# [What is required]
Write out, word for word, the lines starting at the beginning of the items and ending with the line that contains "scientific name: Clavaria tenuipes", including both ends.

☆ ☆ ☆ ☆ ☆ ☆ ☆

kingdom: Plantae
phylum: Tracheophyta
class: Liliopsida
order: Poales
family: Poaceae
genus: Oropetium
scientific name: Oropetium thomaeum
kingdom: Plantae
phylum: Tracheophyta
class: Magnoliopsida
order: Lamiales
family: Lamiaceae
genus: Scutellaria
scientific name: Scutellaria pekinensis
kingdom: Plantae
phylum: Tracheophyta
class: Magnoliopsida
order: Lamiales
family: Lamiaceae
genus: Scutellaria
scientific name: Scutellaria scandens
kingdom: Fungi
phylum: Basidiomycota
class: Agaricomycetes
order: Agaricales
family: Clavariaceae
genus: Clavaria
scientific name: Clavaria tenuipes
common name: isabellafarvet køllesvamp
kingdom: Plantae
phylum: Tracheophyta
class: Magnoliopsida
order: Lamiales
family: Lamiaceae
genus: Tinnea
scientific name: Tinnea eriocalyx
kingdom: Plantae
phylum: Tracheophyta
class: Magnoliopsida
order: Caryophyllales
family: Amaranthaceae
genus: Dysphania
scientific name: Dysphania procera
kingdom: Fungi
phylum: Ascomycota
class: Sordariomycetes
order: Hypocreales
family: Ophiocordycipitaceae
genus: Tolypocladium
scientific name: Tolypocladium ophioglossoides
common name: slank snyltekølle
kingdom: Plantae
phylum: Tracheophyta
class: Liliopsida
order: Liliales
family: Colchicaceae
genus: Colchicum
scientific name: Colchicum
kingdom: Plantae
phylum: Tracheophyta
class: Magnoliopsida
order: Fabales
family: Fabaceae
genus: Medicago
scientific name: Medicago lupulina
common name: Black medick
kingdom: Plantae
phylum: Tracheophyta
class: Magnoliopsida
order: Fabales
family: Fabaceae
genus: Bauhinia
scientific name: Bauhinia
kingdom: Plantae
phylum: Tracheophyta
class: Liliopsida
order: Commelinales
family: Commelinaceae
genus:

☆ ☆ ☆ ☆ ☆ ☆ ☆

# [Correct output]
kingdom: Plantae
phylum: Tracheophyta
class: Liliopsida
order: Poales
family: Poaceae
genus: Oropetium
scientific name: Oropetium thomaeum
kingdom: Plantae
phylum: Tracheophyta
class: Magnoliopsida
order: Lamiales
family: Lamiaceae
genus: Scutellaria
scientific name: Scutellaria pekinensis
kingdom: Plantae
phylum: Tracheophyta
class: Magnoliopsida
order: Lamiales
family: Lamiaceae
genus: Scutellaria
scientific name: Scutellaria scandens
kingdom: Fungi
phylum: Basidiomycota
class: Agaricomycetes
order: Agaricales
family: Clavariaceae
genus: Clavaria
scientific name: Clavaria tenuipes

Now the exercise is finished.